Spring 2019 saw yet another HBO phenomenon in the form of the docudrama miniseries Chernobyl (reviewed here on Concerning History). The recent Emmys briefly brought Chernobyl back into the spotlight, and I heard again a complain I’d first encountered back when the show originally aired: there were no accents or, rather, there were the wrong accents. No character in the show speaks with a Russian or Ukrainian accent, and indeed most of the actors stick to their native British cadence. This sorely bothered some people, to the point of even not being able to finish the show. Heather and I, however, were not bothered by it in the slightest. It’s a rare moment when internet podcasters are on the side of historical accuracy and I am not, so why this seemingly uncharacteristic shift in perspective?

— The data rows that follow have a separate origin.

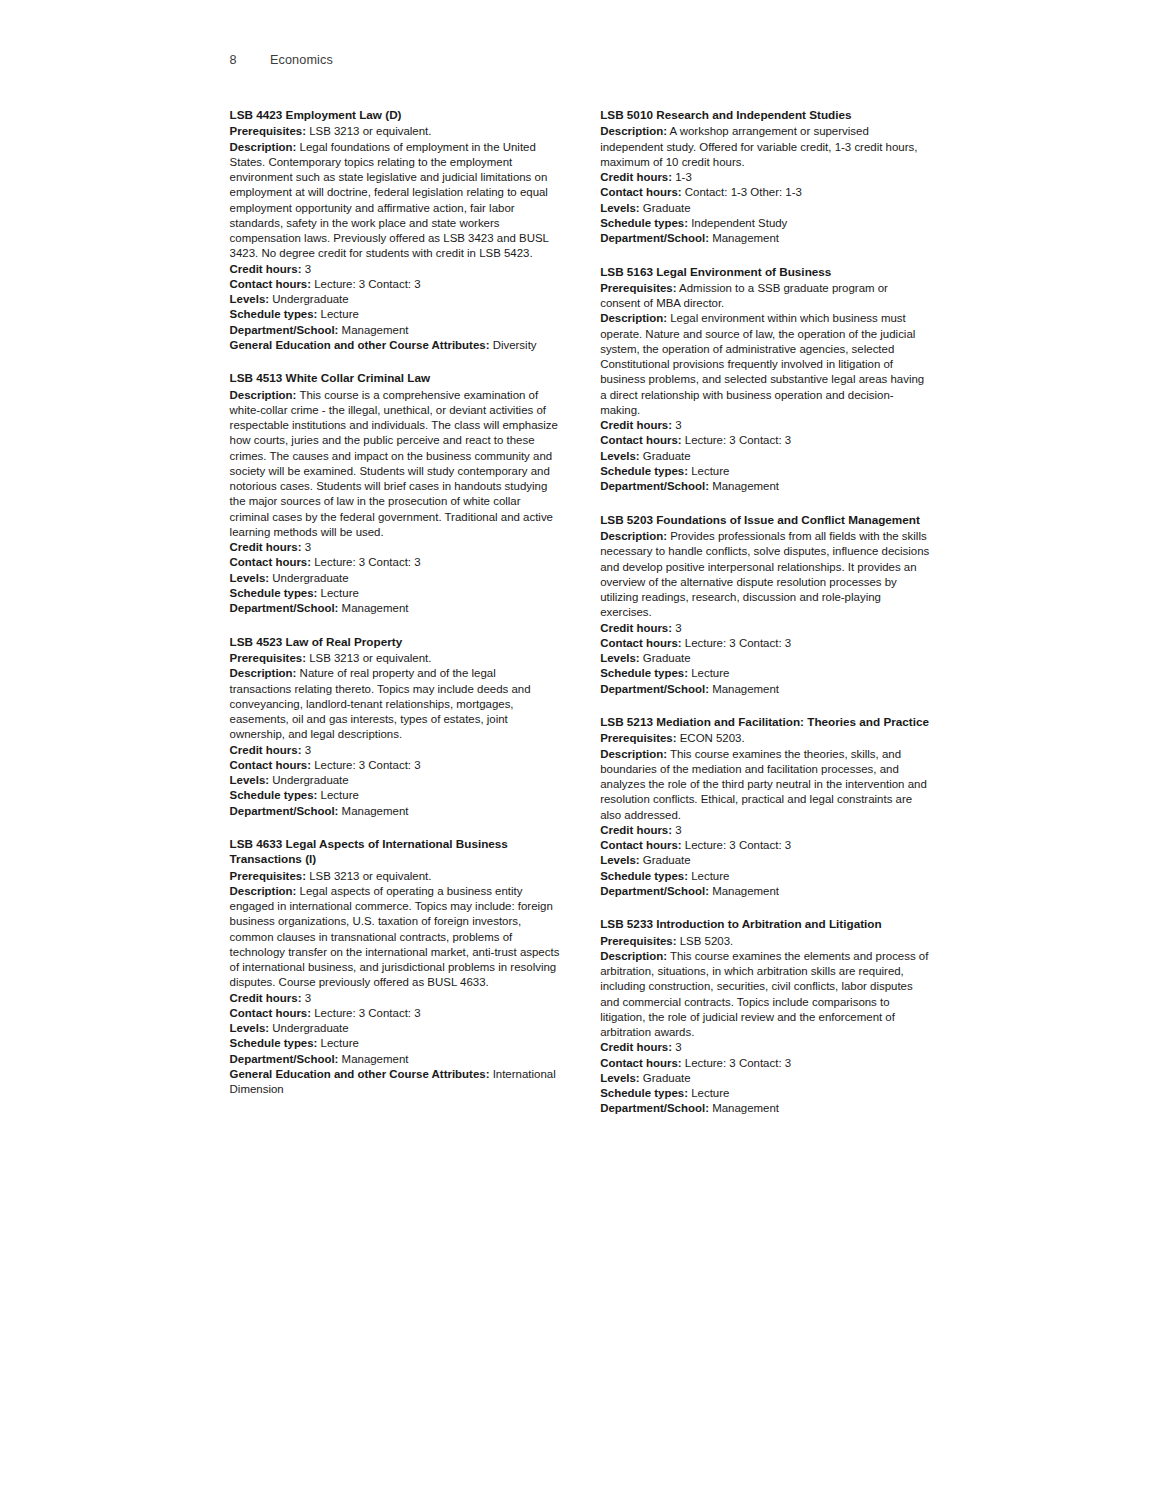8 Economics
LSB 4423 Employment Law (D)
Prerequisites: LSB 3213 or equivalent.
Description: Legal foundations of employment in the United States. Contemporary topics relating to the employment environment such as state legislative and judicial limitations on employment at will doctrine, federal legislation relating to equal employment opportunity and affirmative action, fair labor standards, safety in the work place and state workers compensation laws. Previously offered as LSB 3423 and BUSL 3423. No degree credit for students with credit in LSB 5423.
Credit hours: 3
Contact hours: Lecture: 3 Contact: 3
Levels: Undergraduate
Schedule types: Lecture
Department/School: Management
General Education and other Course Attributes: Diversity
LSB 4513 White Collar Criminal Law
Description: This course is a comprehensive examination of white-collar crime - the illegal, unethical, or deviant activities of respectable institutions and individuals. The class will emphasize how courts, juries and the public perceive and react to these crimes. The causes and impact on the business community and society will be examined. Students will study contemporary and notorious cases. Students will brief cases in handouts studying the major sources of law in the prosecution of white collar criminal cases by the federal government. Traditional and active learning methods will be used.
Credit hours: 3
Contact hours: Lecture: 3 Contact: 3
Levels: Undergraduate
Schedule types: Lecture
Department/School: Management
LSB 4523 Law of Real Property
Prerequisites: LSB 3213 or equivalent.
Description: Nature of real property and of the legal transactions relating thereto. Topics may include deeds and conveyancing, landlord-tenant relationships, mortgages, easements, oil and gas interests, types of estates, joint ownership, and legal descriptions.
Credit hours: 3
Contact hours: Lecture: 3 Contact: 3
Levels: Undergraduate
Schedule types: Lecture
Department/School: Management
LSB 4633 Legal Aspects of International Business Transactions (I)
Prerequisites: LSB 3213 or equivalent.
Description: Legal aspects of operating a business entity engaged in international commerce. Topics may include: foreign business organizations, U.S. taxation of foreign investors, common clauses in transnational contracts, problems of technology transfer on the international market, anti-trust aspects of international business, and jurisdictional problems in resolving disputes. Course previously offered as BUSL 4633.
Credit hours: 3
Contact hours: Lecture: 3 Contact: 3
Levels: Undergraduate
Schedule types: Lecture
Department/School: Management
General Education and other Course Attributes: International Dimension
LSB 5010 Research and Independent Studies
Description: A workshop arrangement or supervised independent study. Offered for variable credit, 1-3 credit hours, maximum of 10 credit hours.
Credit hours: 1-3
Contact hours: Contact: 1-3 Other: 1-3
Levels: Graduate
Schedule types: Independent Study
Department/School: Management
LSB 5163 Legal Environment of Business
Prerequisites: Admission to a SSB graduate program or consent of MBA director.
Description: Legal environment within which business must operate. Nature and source of law, the operation of the judicial system, the operation of administrative agencies, selected Constitutional provisions frequently involved in litigation of business problems, and selected substantive legal areas having a direct relationship with business operation and decision-making.
Credit hours: 3
Contact hours: Lecture: 3 Contact: 3
Levels: Graduate
Schedule types: Lecture
Department/School: Management
LSB 5203 Foundations of Issue and Conflict Management
Description: Provides professionals from all fields with the skills necessary to handle conflicts, solve disputes, influence decisions and develop positive interpersonal relationships. It provides an overview of the alternative dispute resolution processes by utilizing readings, research, discussion and role-playing exercises.
Credit hours: 3
Contact hours: Lecture: 3 Contact: 3
Levels: Graduate
Schedule types: Lecture
Department/School: Management
LSB 5213 Mediation and Facilitation: Theories and Practice
Prerequisites: ECON 5203.
Description: This course examines the theories, skills, and boundaries of the mediation and facilitation processes, and analyzes the role of the third party neutral in the intervention and resolution conflicts. Ethical, practical and legal constraints are also addressed.
Credit hours: 3
Contact hours: Lecture: 3 Contact: 3
Levels: Graduate
Schedule types: Lecture
Department/School: Management
LSB 5233 Introduction to Arbitration and Litigation
Prerequisites: LSB 5203.
Description: This course examines the elements and process of arbitration, situations, in which arbitration skills are required, including construction, securities, civil conflicts, labor disputes and commercial contracts. Topics include comparisons to litigation, the role of judicial review and the enforcement of arbitration awards.
Credit hours: 3
Contact hours: Lecture: 3 Contact: 3
Levels: Graduate
Schedule types: Lecture
Department/School: Management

As it turns out, language is possibly the only thing in historical media that gets a complete bye from me when it comes to assessing accuracy. A large part of this comes from my own viewing preferences. I prefer to watch my movies and shows, not read them, and so I appreciate it if a show set entirely in, say, feudal Japan, meant for an American audience, just has its characters speak entirely in English.
I also know that the demand for linguistic accuracy only goes so far in Hollywood. One genre in particular, and one that is near and dear to my heart, never makes any effort to achieve accurate accents: movies set in the ancient world. From the cheesiest of sword-and-sandal movies to prestige projects like Rome or Gladiator, these movies and shows are always filled with actors sporting cultured British accents, so much so that I’ve been pulled out of a movie when confronted with Romans speaking in plain American English! Indeed, there’s probably something to be said about our expectation that members of the premier ancient Western Empire be played by those who possessed the premier modern Western Empire, but that’s an entire other article.
This particular case strikes the deeper historical reasoning for my ambivalence towards accents in historical media: the knowledge that we will never be able to achieve complete historical accuracy in anything we do, be it a doctoral dissertation or the most recent Oscar-bait period piece. It is nearly the first lesson in any Historical Methods seminar: while there may be such a thing as a complete, perfect picture of everything that went on in the past, we will never reach it, as that picture is filtered to us through incomplete records and biased, not-completely-trustworthy sources. This is why you’ll never find the word ‘truth’ in any of my historical writings, here or elsewhere; it’s too absolute a term for so incomplete an undertaking. This is especially the case when it comes to spoken language. We don’t know what Classical Latin sounded like, not really. All we have are educated guesses based on etymology, patterns of writing, and other such detailed hypotheses. Many like to joke about Kevin Costner’s lack of a British accent in Robin Hood: Prince of Thieves, but in reality no one would have been speaking with what we perceive of as a British accent in the thirteenth century; they would have been speaking the Middle English of Chaucer’s Canterbury Tales, and the British accent as we conceive of it probably didn’t develop until the eighteenth century. We will never watch a film set before the modern era that actually captures what its characters would have sounded like, so who cares if they sound British, American, or Russian?
Now Bryan, you might say, that’s the ancient and medieval world. Chernobyl takes place in the 1980s! We know what Russian people sound like speaking modern Russian and modern English! I certainly can’t argue with that. The point of these musings though, I suppose, is to observe that all our historical media, from the third millennium BC to the third millennium AD, serve simply as projections. They are not snapshots, nor will the ever be; they are like shadow puppets dancing on a wall, and to me at least, language will never be on the list of things I think needs to be shown as clear as possible. Perhaps this is needlessly defeatist; it is often my own addendum that just because we’ll never get that perfectly clear picture of history doesn’t mean we shouldn’t try. Perhaps, once again, it’s selfish; I like seeing certain eras of history depicted in certain styles. Either way, all I know is that, when it comes to telling stories in history, I don’t mind if, now and then, a little something gets lost in translation.